Combining alcohol and marijuana at the same time roughly doubled the odds of drunk driving or legal, professional, or personal problems, compared to drinking alone. But that can jump to 70 to 120 beats or more per minute for 3 hours after the effects kick in. The added strain plus tar and other chemicals in pot may raise your chance of having a heart attack or stroke. The danger is even greater if you’re older or if you already have heart problems. Many people who use marijuana regularly notice that it boosts their appetite. They call this “the munchies.” Some research suggests that might help people with AIDS, cancer, or other illnesses regain weight.

  • This is also consistent with prior findings that the dopaminergic reward system is reactivated during acute craving episodes (Volkow et al. 1999b, 2005; Koob and Volkow 2016).
  • There are studies of children whose mothers used marijuana when pregnant with them.
  • While the typical effects of marijuana consumption can include feeling mellow or relaxed or getting the “munchies,” cannabis withdrawal symptoms tend to reside on the opposite end of the spectrum.
  • This is because there isn’t enough research yet about the medical benefits of the substance, especially long-term effects.
  • Some people (especially preteens and teens) who know very little about edibles don’t realize that it takes longer for the body to feel marijuana’s effects when eaten rather than smoked.

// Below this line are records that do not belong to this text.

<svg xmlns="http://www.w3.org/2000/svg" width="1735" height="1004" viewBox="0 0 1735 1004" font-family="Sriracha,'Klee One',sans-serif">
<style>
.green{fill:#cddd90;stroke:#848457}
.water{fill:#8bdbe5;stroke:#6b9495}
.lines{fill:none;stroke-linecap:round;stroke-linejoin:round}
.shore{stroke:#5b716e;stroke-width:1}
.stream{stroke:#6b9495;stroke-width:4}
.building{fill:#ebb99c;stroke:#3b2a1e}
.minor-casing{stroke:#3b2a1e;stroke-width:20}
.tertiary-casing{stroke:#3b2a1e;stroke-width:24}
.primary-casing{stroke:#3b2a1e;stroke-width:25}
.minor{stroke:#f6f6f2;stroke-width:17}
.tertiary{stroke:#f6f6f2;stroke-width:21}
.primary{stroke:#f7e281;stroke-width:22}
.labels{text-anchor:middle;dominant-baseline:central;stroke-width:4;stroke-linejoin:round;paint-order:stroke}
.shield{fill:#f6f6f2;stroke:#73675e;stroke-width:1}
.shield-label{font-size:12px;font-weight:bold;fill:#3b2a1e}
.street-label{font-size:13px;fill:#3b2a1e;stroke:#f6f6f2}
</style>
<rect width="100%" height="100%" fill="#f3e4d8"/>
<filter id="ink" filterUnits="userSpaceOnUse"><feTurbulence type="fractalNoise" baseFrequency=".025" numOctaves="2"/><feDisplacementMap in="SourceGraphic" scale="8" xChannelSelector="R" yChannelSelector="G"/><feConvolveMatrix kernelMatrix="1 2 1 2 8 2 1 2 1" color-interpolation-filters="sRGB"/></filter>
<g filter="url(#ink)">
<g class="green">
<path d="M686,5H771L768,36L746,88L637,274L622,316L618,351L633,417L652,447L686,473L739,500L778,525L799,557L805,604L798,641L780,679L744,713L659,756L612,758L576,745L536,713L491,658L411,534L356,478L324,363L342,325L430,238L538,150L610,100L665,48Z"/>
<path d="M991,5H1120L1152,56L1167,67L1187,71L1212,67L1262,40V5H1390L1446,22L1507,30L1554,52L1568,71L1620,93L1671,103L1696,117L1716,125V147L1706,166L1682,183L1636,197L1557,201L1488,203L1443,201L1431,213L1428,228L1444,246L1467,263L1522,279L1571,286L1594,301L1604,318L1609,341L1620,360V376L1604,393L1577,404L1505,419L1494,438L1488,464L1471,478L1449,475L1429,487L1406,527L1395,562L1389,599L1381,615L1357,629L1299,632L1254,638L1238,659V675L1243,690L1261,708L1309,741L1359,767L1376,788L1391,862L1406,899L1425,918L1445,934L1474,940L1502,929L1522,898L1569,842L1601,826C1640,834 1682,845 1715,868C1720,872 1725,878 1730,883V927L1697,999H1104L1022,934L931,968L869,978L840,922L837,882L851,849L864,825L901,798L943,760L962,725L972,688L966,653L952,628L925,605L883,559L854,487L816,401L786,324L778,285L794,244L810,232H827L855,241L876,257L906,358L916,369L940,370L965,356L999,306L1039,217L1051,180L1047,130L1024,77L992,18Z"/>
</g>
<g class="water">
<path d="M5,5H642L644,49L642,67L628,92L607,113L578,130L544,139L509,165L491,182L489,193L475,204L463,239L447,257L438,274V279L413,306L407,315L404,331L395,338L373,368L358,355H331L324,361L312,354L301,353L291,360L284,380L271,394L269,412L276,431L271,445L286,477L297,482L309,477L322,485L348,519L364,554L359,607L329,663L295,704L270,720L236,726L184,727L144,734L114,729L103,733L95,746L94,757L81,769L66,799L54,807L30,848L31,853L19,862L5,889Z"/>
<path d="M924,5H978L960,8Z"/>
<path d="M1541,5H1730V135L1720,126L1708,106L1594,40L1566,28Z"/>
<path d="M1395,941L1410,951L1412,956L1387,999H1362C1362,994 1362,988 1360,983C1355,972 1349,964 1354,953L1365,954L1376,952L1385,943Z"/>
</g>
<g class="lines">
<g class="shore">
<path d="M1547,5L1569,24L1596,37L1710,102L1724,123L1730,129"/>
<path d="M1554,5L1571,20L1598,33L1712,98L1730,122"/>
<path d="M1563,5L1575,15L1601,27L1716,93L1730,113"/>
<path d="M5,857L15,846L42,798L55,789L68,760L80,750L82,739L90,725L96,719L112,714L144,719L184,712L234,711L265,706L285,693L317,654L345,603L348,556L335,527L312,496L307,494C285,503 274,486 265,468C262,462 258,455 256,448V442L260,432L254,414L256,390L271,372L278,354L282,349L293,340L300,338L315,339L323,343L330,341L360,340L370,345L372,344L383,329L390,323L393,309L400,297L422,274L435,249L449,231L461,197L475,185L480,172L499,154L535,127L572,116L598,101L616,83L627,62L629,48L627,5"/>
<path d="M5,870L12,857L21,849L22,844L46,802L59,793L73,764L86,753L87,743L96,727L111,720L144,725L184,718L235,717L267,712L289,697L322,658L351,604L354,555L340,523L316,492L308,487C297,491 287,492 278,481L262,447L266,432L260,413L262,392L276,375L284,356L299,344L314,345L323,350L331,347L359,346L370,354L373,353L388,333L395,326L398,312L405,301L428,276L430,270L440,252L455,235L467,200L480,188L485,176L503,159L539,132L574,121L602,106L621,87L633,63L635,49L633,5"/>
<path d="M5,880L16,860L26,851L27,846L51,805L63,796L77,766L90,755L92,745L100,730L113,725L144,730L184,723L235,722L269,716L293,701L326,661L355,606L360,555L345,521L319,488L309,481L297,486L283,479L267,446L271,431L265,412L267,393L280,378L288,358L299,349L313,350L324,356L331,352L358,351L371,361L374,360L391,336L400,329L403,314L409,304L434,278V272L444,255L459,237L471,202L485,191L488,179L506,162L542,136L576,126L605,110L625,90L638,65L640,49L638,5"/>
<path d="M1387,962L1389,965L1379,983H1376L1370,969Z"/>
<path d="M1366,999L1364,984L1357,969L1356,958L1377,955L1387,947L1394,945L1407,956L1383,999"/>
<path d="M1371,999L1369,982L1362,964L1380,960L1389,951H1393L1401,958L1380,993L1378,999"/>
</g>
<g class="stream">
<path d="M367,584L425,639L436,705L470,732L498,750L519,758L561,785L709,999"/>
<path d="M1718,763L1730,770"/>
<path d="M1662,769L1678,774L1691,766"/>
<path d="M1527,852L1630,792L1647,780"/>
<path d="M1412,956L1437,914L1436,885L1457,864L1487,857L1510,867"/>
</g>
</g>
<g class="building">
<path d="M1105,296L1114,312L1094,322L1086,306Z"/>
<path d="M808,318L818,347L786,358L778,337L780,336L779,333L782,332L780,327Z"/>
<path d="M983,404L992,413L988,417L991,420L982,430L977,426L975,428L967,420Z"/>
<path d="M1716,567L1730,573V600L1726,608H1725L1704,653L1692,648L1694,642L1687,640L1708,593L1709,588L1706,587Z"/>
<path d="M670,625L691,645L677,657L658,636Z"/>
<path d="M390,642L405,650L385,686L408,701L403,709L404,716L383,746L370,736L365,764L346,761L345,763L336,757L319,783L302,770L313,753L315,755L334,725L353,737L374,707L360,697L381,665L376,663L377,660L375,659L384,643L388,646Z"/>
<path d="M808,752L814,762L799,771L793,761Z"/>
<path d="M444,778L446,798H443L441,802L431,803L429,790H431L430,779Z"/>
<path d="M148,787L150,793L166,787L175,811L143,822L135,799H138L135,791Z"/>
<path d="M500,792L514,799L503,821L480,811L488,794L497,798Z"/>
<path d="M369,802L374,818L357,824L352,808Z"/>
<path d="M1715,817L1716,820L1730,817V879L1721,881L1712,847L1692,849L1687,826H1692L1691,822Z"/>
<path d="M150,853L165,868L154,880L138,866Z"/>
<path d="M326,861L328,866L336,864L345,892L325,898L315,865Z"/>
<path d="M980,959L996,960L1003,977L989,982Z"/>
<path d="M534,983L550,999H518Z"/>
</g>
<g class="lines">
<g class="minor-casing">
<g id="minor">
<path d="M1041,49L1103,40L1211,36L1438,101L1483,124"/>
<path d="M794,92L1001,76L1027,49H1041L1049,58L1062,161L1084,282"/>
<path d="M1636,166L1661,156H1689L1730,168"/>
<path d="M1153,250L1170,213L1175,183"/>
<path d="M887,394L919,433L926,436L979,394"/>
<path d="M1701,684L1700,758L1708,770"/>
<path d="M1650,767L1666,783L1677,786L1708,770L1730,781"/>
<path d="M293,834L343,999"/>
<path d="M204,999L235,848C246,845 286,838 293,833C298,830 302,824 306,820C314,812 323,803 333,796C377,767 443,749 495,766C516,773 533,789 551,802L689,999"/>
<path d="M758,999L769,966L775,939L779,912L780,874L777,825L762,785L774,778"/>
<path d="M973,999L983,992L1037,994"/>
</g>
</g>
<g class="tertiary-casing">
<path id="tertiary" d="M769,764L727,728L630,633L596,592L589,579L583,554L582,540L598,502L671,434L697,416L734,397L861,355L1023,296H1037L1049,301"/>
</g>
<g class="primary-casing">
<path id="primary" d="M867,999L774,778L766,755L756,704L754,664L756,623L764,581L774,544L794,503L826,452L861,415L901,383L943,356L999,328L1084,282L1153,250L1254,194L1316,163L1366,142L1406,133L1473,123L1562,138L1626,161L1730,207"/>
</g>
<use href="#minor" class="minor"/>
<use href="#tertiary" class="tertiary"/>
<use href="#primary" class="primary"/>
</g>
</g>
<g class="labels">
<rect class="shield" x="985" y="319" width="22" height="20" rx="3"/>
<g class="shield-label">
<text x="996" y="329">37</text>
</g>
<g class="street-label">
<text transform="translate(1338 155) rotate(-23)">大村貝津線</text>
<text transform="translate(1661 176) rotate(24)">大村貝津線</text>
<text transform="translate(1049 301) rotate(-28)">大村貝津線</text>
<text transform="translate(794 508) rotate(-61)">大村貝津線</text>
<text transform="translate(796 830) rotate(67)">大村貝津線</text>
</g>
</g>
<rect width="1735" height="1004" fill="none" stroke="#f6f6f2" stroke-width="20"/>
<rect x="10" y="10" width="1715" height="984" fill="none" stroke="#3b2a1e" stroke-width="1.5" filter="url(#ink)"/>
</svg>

A person’s urges might be so strong, for example, that they would sacrifice other commitments such as work or school in order to acquire and use marijuana. Additionally, because it impairs judgment and motor coordination, marijuana use contributes to a greater risk of injury or death while driving a car. Data analysis suggests that marijuana use more than doubles a driver’s risk of being in an accident. On a related note, the combination of marijuana and alcohol increases driving impairment more than either substance alone.

Adverse effects of marijuana use

These opponent-process responses are marked by within-systems and between-systems neurobiological changes that drive the loss of motivation towards non-drug rewards and impaired emotion regulation seen in this stage. The changes resulting from opponent-processes responses drive characteristic symptoms of a withdrawal symptom such as increased anxiety-like responses, chronic irritability, malaise, and dysphoria during acute and protracted abstinence from marijuana addiction a drug of abuse (Koob and Volkow 2016). Along with increased vulnerability to health problems and poorer cognitive functioning, recreational marijuana use has been found to negatively impact psychosocial outcomes as a whole. Palamar et al. (2014) examined multiple self-reported psychosocial outcomes through the “Monitoring the Future” survey within several annual cohorts of high school seniors in the United States who used alcohol and marijuana.

There are resources and treatment options available for those who are dealing with addiction. However, if the use is becoming a need or you’re experiencing negative consequences because of it, it may be a problem. If you or someone you love may be experiencing marijuana abuse or addiction, talk with a trusted healthcare professional.

How Marijuana Affects Psychosocial Functioning

They will likely cut back on activities that previously brought them joy or withdraw from them altogether. By Jaime R. Herndon, MS, MPH

Jaime Herndon is a freelance health/medical writer with over a decade of experience writing for the public. Finding others who are dealing with the same issues as you can be validating, and you can learn from one another about different ways to cope. Marijuana Anonymous is one such support group based on the principles of Alcoholics Anonymous.

what are the effects of marijuana addiction

Among students in grade 12, the reported prevalence of regular marijuana smoking has been steadily increasing in recent years and may soon intersect the trend line for regular tobacco smoking (Fig. 2B). We also need information about the effects of second-hand exposure to cannabis smoke and cannabinoids. In addition to changes in reward processing, chronic cannabis use also seems to affect emotion processing. Several MRI studies reveal functional and structural differences in the amygdala – a key brain structure in processing emotions – after chronic cannabis use. Compared to healthy controls, adolescents who used cannabis had lower activation in the amygdala in an emotional arousal word task during fMRI (Heitzeg et al. 2015).

Brain and Cognitive Health

“Methadone, buprenorphine, and extended-release intramuscular naltrexone—are known to be life-saving and are the cornerstone of opioid use disorder management.” Costa, under the mentorship of Dr. Joao P. De Aquino, of Yale University, and colleagues, carried out a systematic review and meta-analysis of existing research on the influence of cannabis on non-medical opioid use. Opioids are effective painkillers, but they can also be addictive, and the U.S. remains in the grip of an opioid use disorder crisis. In terms of deaths, there’s been a dramatic uptick blamed on synthetic opioids and fentanyl, climbing to just under 80,000 deaths in April 2023. Spitznas said the categories are not mutually exclusive because many drugs are used in combination. In addition, “we think both the heroin figure and the fentanyl figures are dramatic undercounts” in national surveys.